"How clean is your cloud?"

Apple, Amazon und Microsoft setzen auf Kohle- und Atomstrom

Das explosionsartige Wachstum im "Cloud Computing", dem Speichern von digitalen Daten und Programmen im Netz, führt offenbar zu einer rasant steigenden Nachfrage nach Kohle- und Atomstrom. Laut einer neuen Greenpeace-Studie geht diese Nachfrage in erster Linie auf das Konto der drei Giganten Apple, Amazon und Microsoft.

Stromnetz Ausbau© Gina Sanders / Fotolia.com

Hamburg (red) - Der Bericht "How clean is your cloud?" zeigt eine zunehmende Spaltung in "saubere" und "dreckige" IT-Firmen. Unternehmen wie Google, Yahoo und Facebook setzen zunehmend auf Erneuerbare Energien für ihre Rechenzentren, die die Clouds betreiben. Dagegen versorgen sich Apple, Amazon und Microsoft noch immer überwiegend mit Kohle- und Atomstrom. Apple führt die Liste dieser IT-Firmen an: 55 Prozent des Energiebedarfs für ihre Cloud deckt die Firma mit Kohlestrom, weitere 27 Prozent mit Atomstrom.

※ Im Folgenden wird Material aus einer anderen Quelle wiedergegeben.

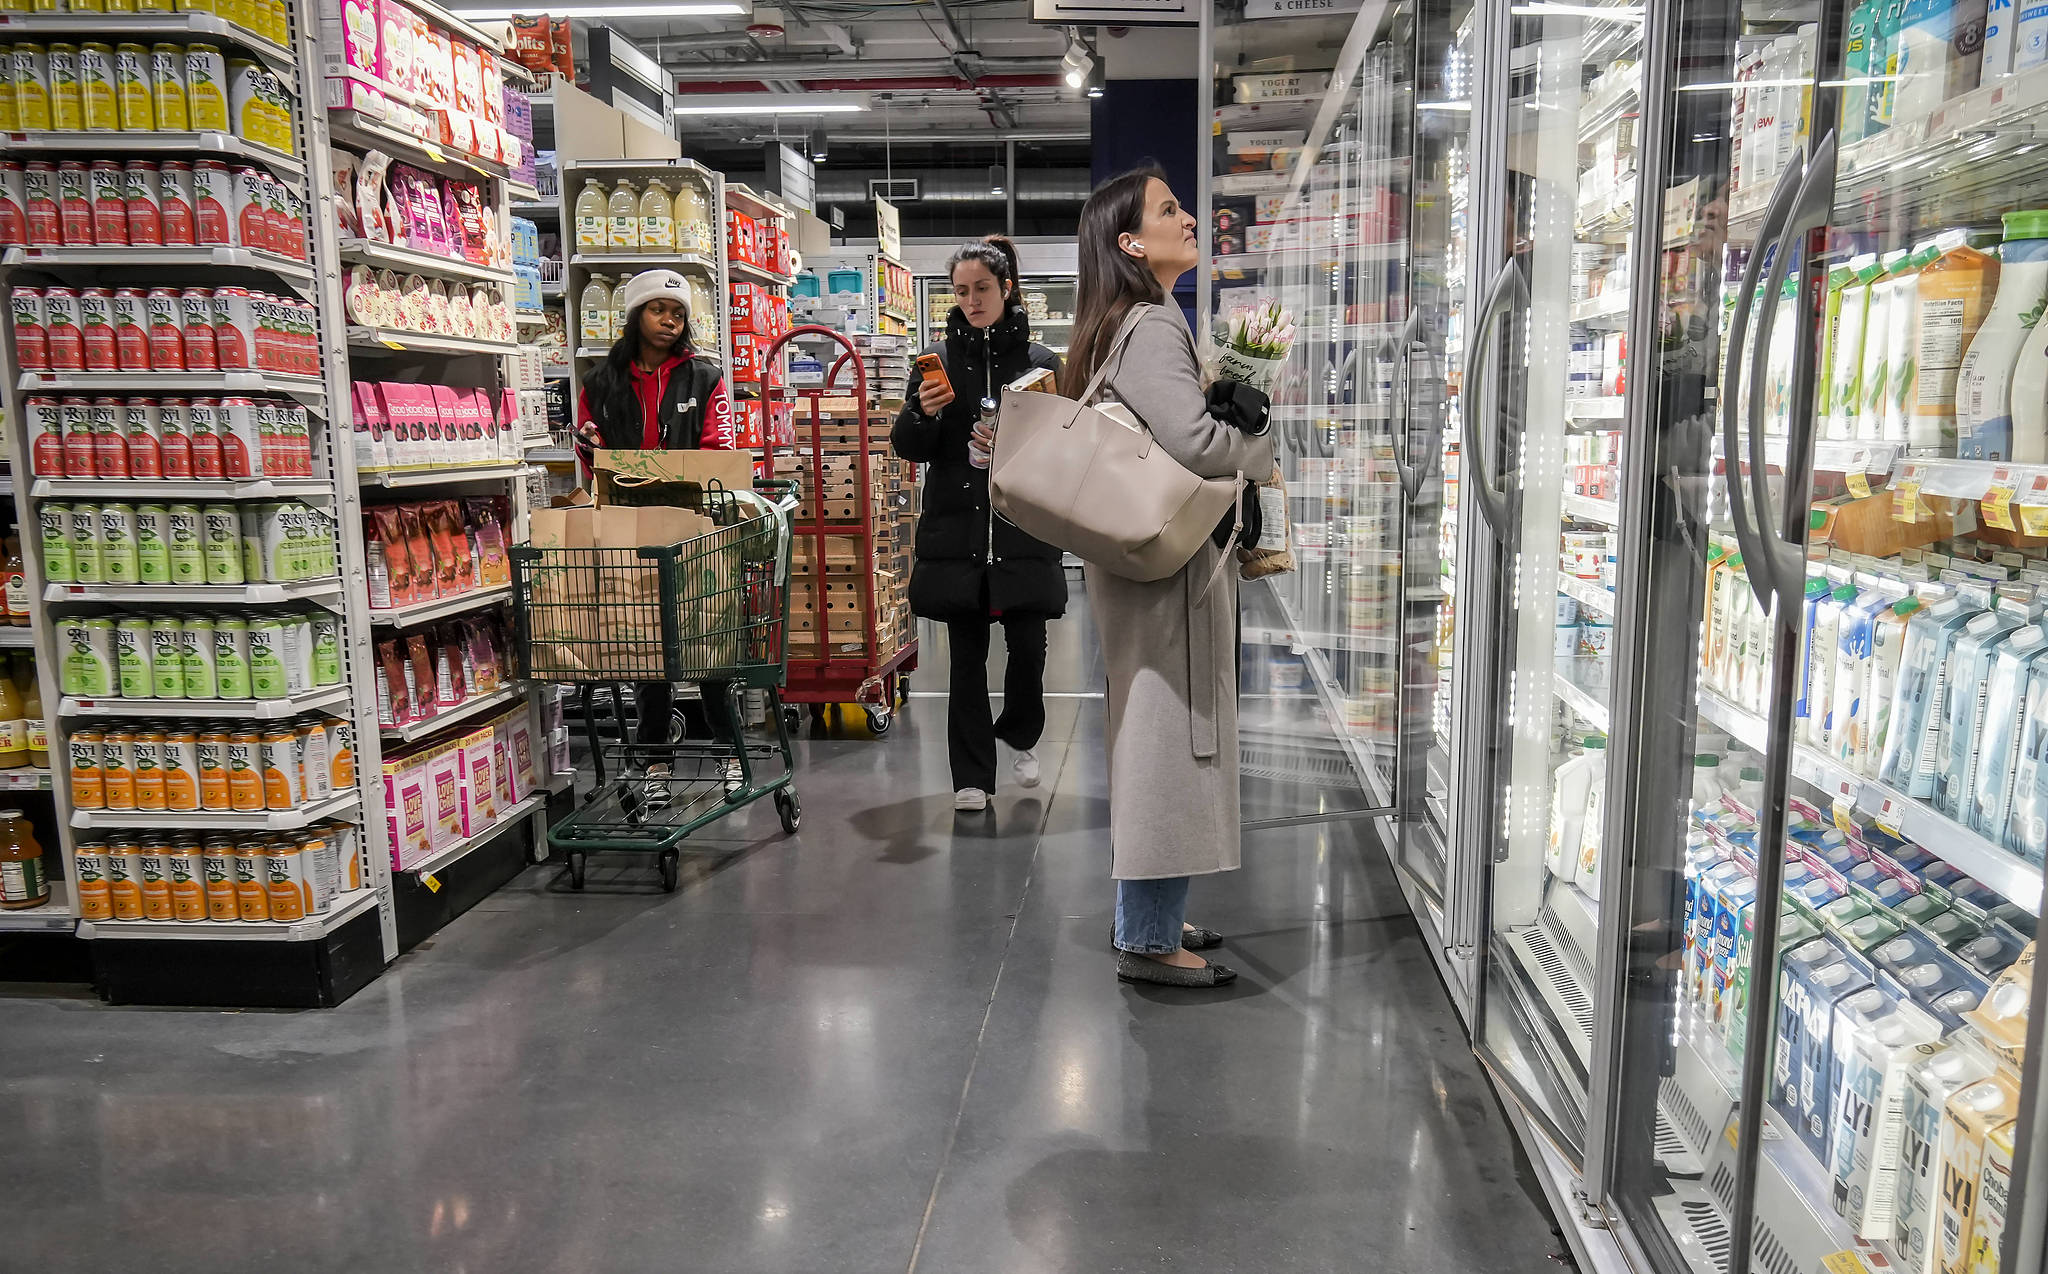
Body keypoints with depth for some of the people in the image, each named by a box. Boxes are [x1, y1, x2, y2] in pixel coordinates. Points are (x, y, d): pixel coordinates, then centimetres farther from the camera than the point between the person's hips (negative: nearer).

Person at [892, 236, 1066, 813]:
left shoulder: (1041, 361, 5)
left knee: (1028, 646, 0)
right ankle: (972, 775, 15)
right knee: (967, 654, 4)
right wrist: (922, 413, -16)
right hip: (956, 528, 1)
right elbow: (906, 447, 5)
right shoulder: (939, 358, 6)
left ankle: (1020, 735, 31)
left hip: (1023, 528, 0)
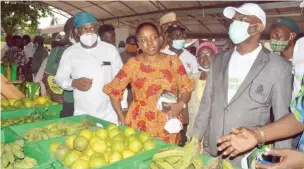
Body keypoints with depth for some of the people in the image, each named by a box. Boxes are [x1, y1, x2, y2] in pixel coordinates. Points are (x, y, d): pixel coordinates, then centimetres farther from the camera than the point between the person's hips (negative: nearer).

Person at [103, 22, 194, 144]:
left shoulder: (173, 61, 1)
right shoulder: (133, 64, -3)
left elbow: (187, 88, 5)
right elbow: (114, 90, 1)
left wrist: (181, 104, -14)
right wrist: (122, 118, -2)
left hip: (168, 126, 1)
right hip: (140, 126, -1)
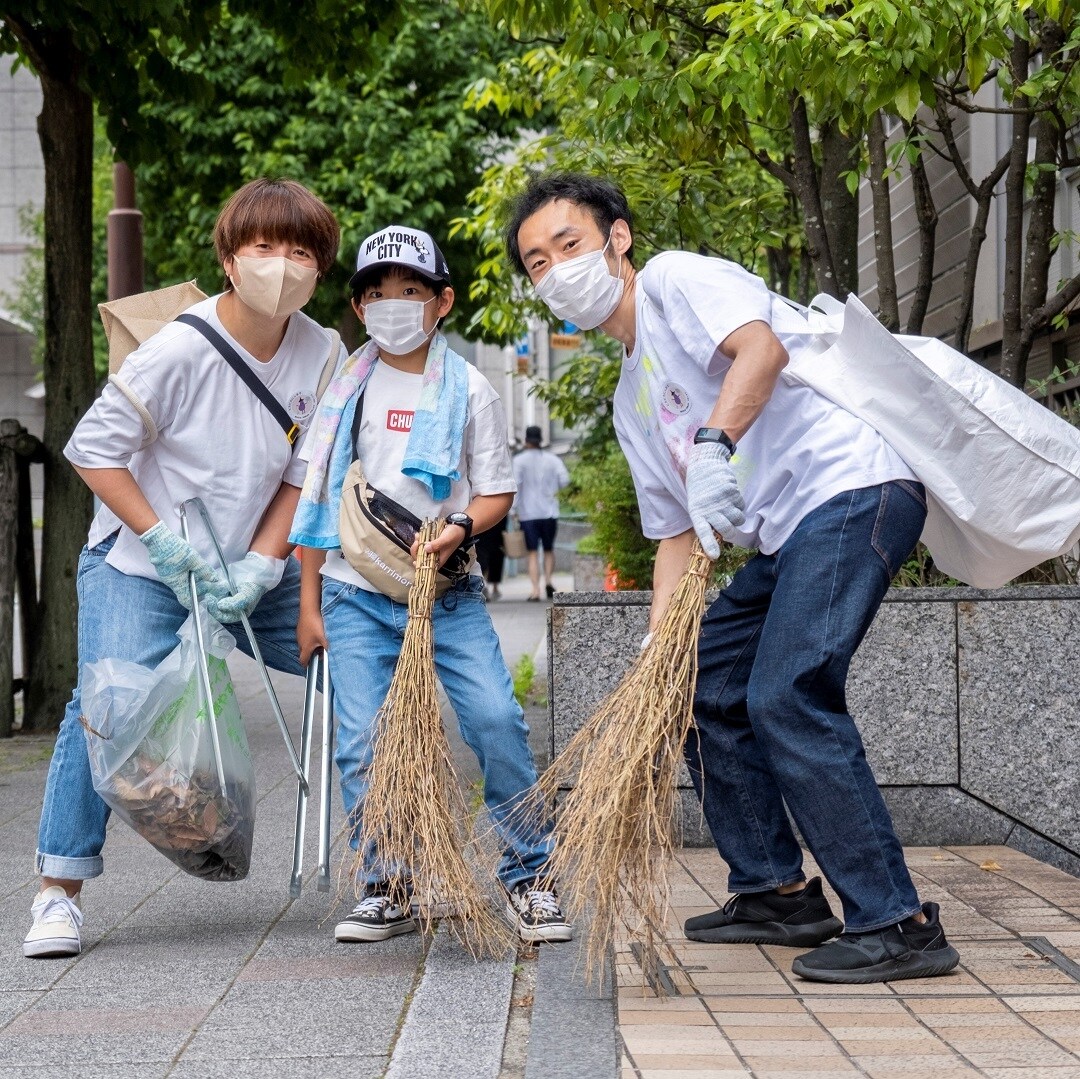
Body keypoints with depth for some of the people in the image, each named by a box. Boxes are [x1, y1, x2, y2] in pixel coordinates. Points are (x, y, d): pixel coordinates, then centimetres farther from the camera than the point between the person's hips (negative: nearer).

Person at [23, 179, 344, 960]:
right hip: (142, 567, -5)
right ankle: (60, 895, -8)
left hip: (254, 567, 5)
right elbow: (94, 448, -14)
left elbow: (304, 475, 0)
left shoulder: (320, 354, -5)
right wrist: (164, 541, -18)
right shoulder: (181, 350, -20)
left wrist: (259, 566, -12)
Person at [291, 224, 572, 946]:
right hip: (356, 594, 1)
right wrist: (309, 604, 8)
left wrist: (461, 527, -17)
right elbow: (318, 496, 11)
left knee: (497, 720, -13)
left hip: (448, 593, -1)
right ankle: (386, 888, 7)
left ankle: (530, 875, 2)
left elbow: (497, 491, 5)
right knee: (364, 742, -7)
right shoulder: (346, 390, 7)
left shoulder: (468, 390, 3)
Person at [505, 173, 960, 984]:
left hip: (851, 489, -10)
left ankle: (896, 925, -17)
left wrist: (715, 444, -35)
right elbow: (678, 531, 21)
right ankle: (778, 892, 21)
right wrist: (657, 646, 9)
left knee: (786, 697, -20)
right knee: (701, 687, 12)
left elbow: (762, 346, -22)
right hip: (789, 533, 10)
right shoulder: (632, 398, 24)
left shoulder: (672, 278, -1)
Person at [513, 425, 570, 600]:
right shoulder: (552, 459, 5)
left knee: (533, 553, 0)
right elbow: (564, 479, -6)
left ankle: (535, 590, -11)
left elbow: (515, 485, -11)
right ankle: (548, 581, -5)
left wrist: (514, 509, -8)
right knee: (549, 549, 17)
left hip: (528, 513, -2)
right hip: (549, 512, 2)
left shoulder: (519, 460, -2)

Die Cloud hat weltweit den fünfthöchsten Stromverbrauch

Für den rasant wachsenden Bedarf an virtuellen Datenspeichern, den Clouds, errichten IT-Unternehmen andauernd neue Rechenzentren mit Tausenden von Computern. Manche dieser Standorte verbrauchen die gleiche Menge Energie wie 250.000 europäische Haushalte und sind so riesig, dass sie sogar aus dem Weltraum zu sehen sind. Wenn die Cloud ein Land wäre, hätte dieses den weltweit fünfthöchsten Stromverbrauch, rechnet der Greenpeace-Bericht vor. Dieser werde sich bis 2020 noch verdreifachen.

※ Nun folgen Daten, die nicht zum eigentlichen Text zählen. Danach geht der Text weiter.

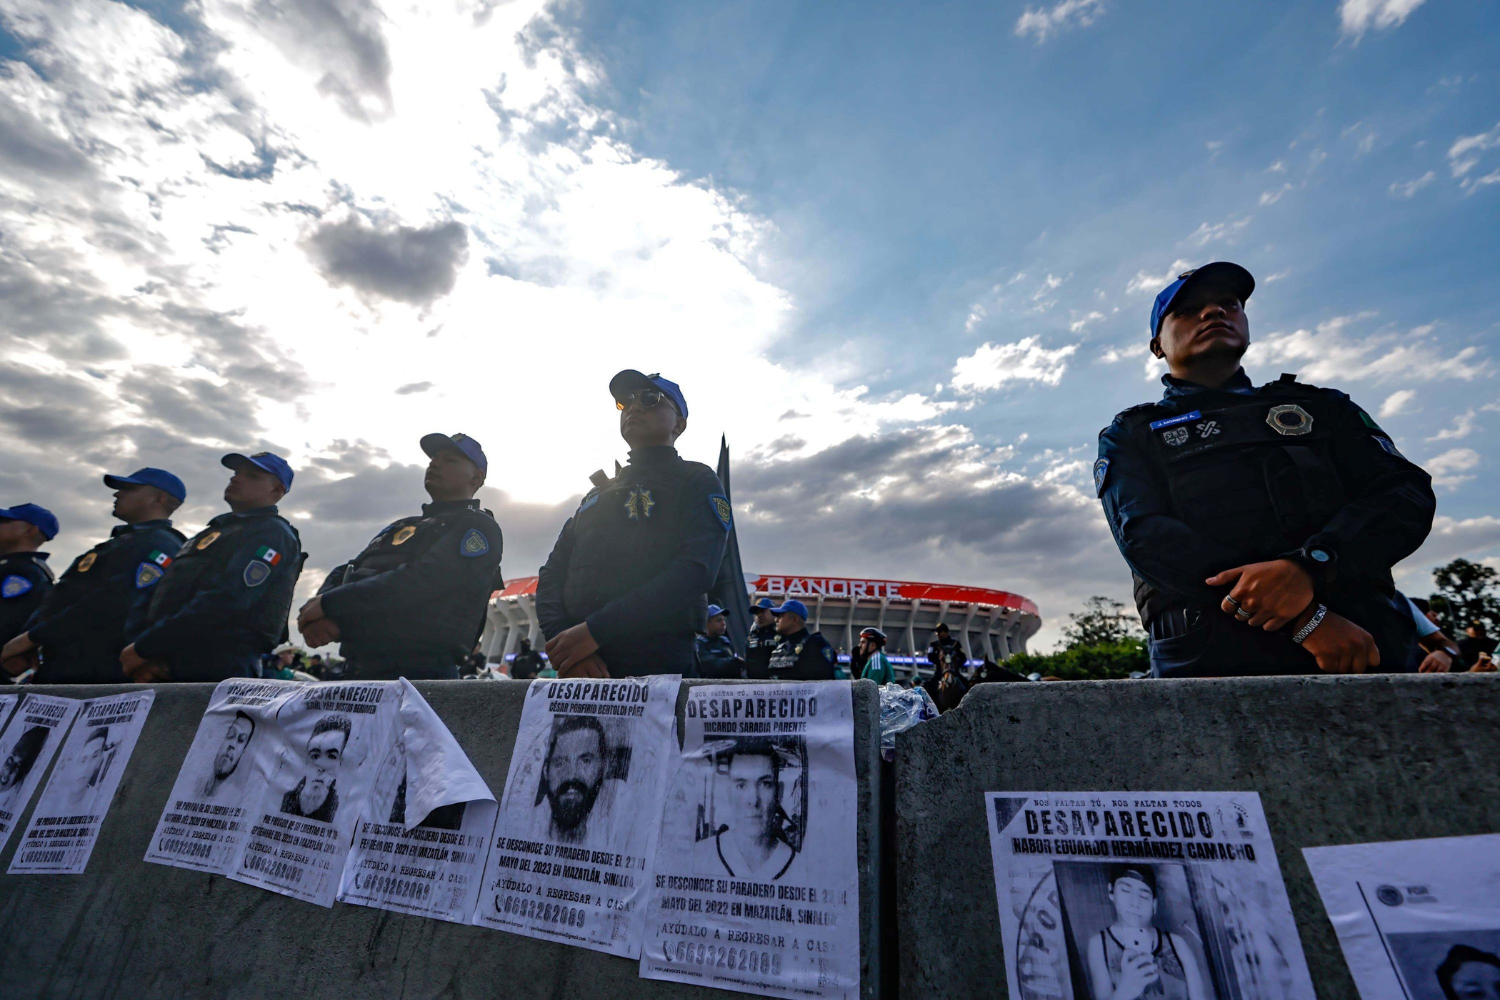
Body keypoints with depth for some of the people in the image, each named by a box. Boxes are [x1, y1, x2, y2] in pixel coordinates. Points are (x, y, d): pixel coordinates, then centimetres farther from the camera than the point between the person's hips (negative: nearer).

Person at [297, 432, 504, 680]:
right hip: (357, 670, 8)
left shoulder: (477, 528, -5)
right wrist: (318, 614, -7)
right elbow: (344, 574, 15)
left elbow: (421, 582, -18)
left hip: (418, 675, -7)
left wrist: (330, 604, -12)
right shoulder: (400, 527, 22)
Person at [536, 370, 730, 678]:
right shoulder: (597, 494, 20)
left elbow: (695, 571, -15)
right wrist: (561, 639, -9)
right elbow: (552, 573, 11)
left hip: (656, 667, -5)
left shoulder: (697, 481, 2)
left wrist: (595, 631, -20)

Google, Yahoo und Facebook mit mehr Ökostrom

Zu den ökologisch korrekteren IT-Riesen gehören dagegen Google, Yahoo und Facebook. Alle drei Unternehmen investieren in Energieeffizienz, suchen ihre Standorte nach einem möglichst großen Angebot an erneuerbaren Energien aus und setzen sich gegenüber Energieversorgern und Regierungen für den Ausbau von Ökostrom ein.